Seladon seramik tabak suikast önler mi?
Suikast önleyen seramik tabak Seladon
Zaman zaman sevdiğim antika dükkanlarına uğrarım.
Maksat muhabbet, olur da sevdiğim seramik parçalar var ise onları da satın alırım.
Sizlere de tavsiye ederim yaşanmışlıkları görün fani olduğunuzun en önemli
kanıtı bu antika dükkanlarıdır. Çoğu antika eşya insandan çok yaşıyor. İnsandan daha çok kıymet ve değer görüyor. Bu dükkanlar çok ilginç hikâyelerle doludur. Gelin birisini ben anlatayım size.
Geçen bir antika dükkanında otururken gördüğüm seladon
kapların hikayesini sizinle paylaşayım istedim. Özellikle doğu kültüründe seladonların
zehiri belli ettiği inancı çok yaygındır. Bence bu dedikoyu çıkaranlar bizzat
Çinlilerin kendisidir. Bir blog yazarının saçma sapan iddiası deyip geçebilirsiniz, sorun değil! İhracatı artırmanın türlü çeşitli yolları var.
Neden blogger bolat efendi, diye soracak olursanız?
“O zaman influencer var da Çinliler mi kullanmadı, bloggerlar var da davet mi vermediler; Dijital ajans var da konkura mı çağırmadılar babacım! Dedikodu, hikaye, menkıbe anlattılar ki Çin seramikleri, Çin tabakları tüm dünyaya ihraç edilsin!” Gerçekten de öyle olmuştur, katar katar seladon kap kacak dünyaya ihraç
edilmiştir. Zengin insanlar özellikle bu kapları tercih ederek kullanmaya
başlamışlardır.
Osmanlı İmparatorluğu'nun derli toplu ilk coğrafya kitabı sayabileceğimiz Kâtip Çelebi’nin Cihannüma adlı eserinde de seladonlardan bahsedilmektedir. Kâtip Çelebi Seladon kapların üç özelliğinin zehiri belli ettiğini yazmıştır. İddialar odur ki Osmanlı Devleti’nden padişahlara yemekle yapılacak olası bir suikastı önlemek için seladon kaplar kullanıyorlarmış. Anlatıldığına göre seladon kapların sırrında demir oksit bulunuyor. Bu kaba zehirli bir yiyecek konulduğunda tabağın rengi değişiveriyormuş.
--------------------
— Görev Dizisi —
1 - Seladon tabaklarla ilgili yazıya göre aşağıdaki soruları yanıtlayın:
(a) Yazar zaman zaman nereye uğrar?
(b) Kâtip Çelebi seladonlardan hangi eserinde bahseder?
(c) Seladon kapların sırrında ne bulunduğu anlatılıyor?
2 - Seladon tabaklar hakkındaki yazıyı son cümlesinden sonra nasıl sürdürürsünüz?

— Alıntılanan Veriler —
--------------------
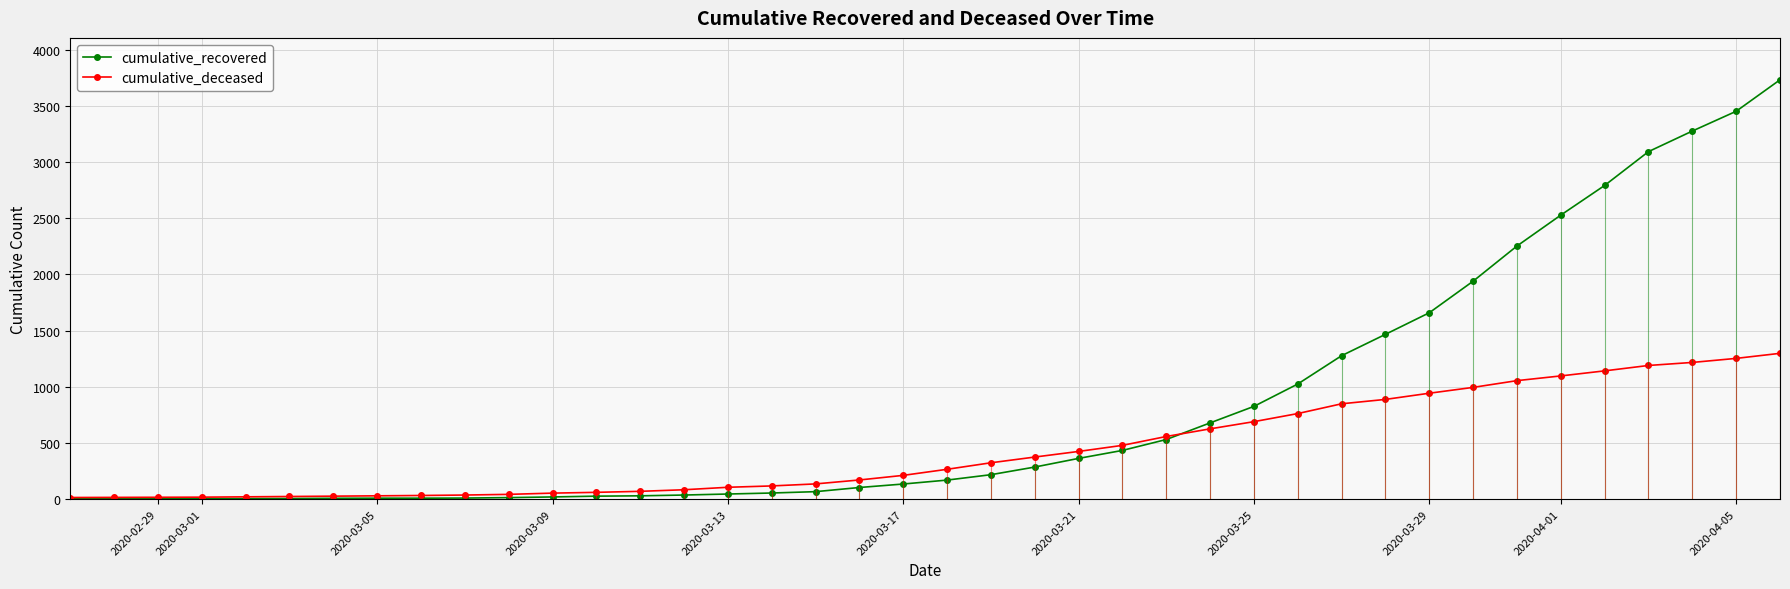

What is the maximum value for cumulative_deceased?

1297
--------------------
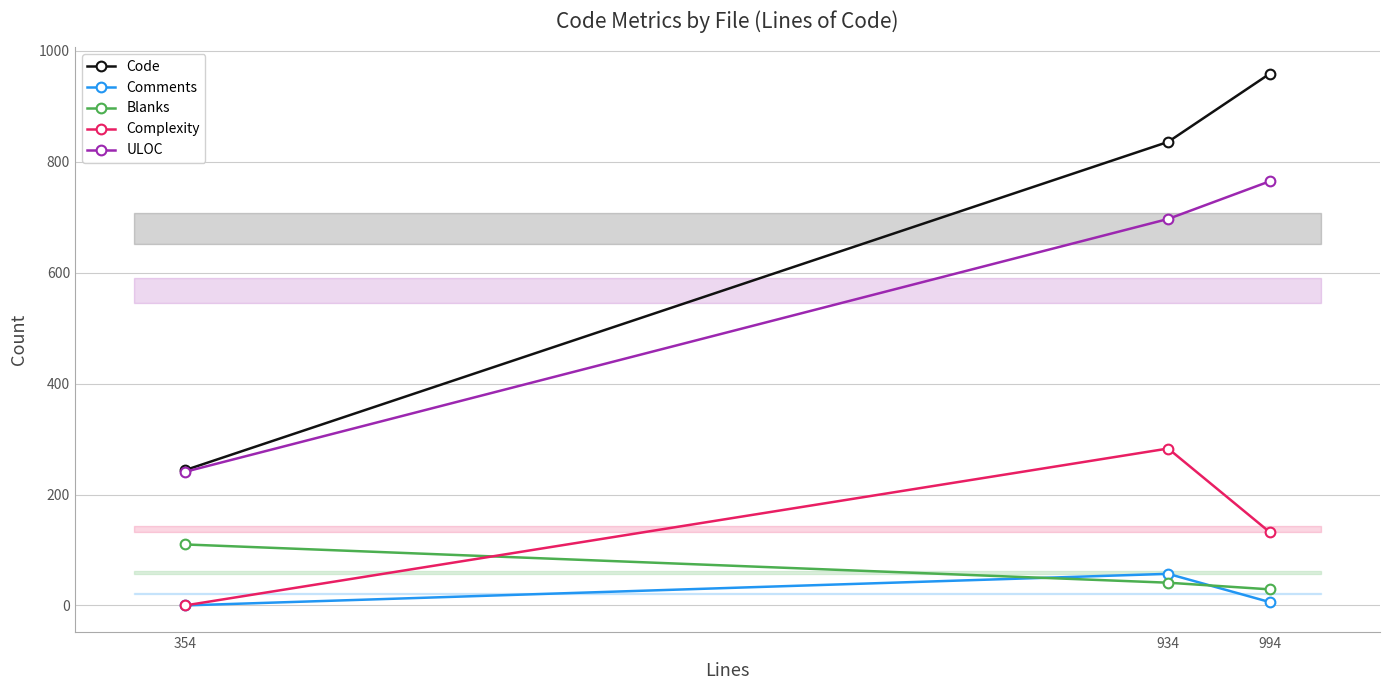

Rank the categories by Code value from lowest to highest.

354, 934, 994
--------------------
— Maddelere Göre Yanıtlar —
1 -
(a) Sevdiği antika dükkanlarına.
(b) Cihannüma adlı eserinde.
(c) Demir oksit.

2 -
Bugün Topkapı Sarayı Müzesi, Saray Mutfakları Bölümü,
dünyanın en büyük ikinci Çin porseleni koleksiyonuna sahiptir. Seladonlar kaplar, ihraç edildikleri
ülkelerin müze ve özel koleksiyonlarında yer alıyor. Topkapı Sarayı Müzesi, sanırım Sarıyer’deki Sadberk
Hanım Müzesi koleksiyonlarında da seladon
kaplar bulunuyor. 14 ile 15.yüzyılda, Yuan ve Ming Hanedanlıkları döneminde
üretilen bu kaplar Çin’in güneydoğu eyaleti Zhejiang’da bulunan Long quan’daki
fırınlarda üretilmiştir. Topkapı Sarayı reramik koleksiyonu, dünyada ihraç malı seladonlardan
oluşan en büyük koleksiyondur.
Seladonların büyük bir kısmı da bugün Vietnam olarak bilinen ülkeden gelirdi. Hemen yan tarafta bir blog yazımın yer aldığı Skylife dergisine kapak olmuş o ülke o zamanlar Çin toprağıydı.
Etimoloji merakımıza yenik düşerek o meşhur sorunuzu
soralım.
Peki, seladon ismi nereden geliyor?
Bir zamanlar Matbah-ı Amire yani Saray Mutfağı helvahanesinde bir Selahattin dayı vardı, sarayda çok sevilirdi ve ona herkes Selodayı derdi.... Şaka bir yani hikaye böyle değildir ama farklı da değildir. Osmanlı saraylarındaki yeşil sırlı kaplara seladon
denilmiyordu. Saray halkı onlara merteban derdi. Seledon adının yaygın bir
terim halini alması 17.yüzyıldan itibaren olmuştur. 1610’da Paris’te oynanan
Honore d’Urfe’nin I’astree adlı pastoral oyunundaki yeşil giysili çobanın adı
Celadon’dur. Çince Ch’ing tz’u, Japonca Seiji, yakındoğu ülkelerinde mertebani
denilirdi. Avrupa’da büyük, ağır, koyu yeşilimsi kahverengi sırlı küpler için
de martaban adı kullanılırdı.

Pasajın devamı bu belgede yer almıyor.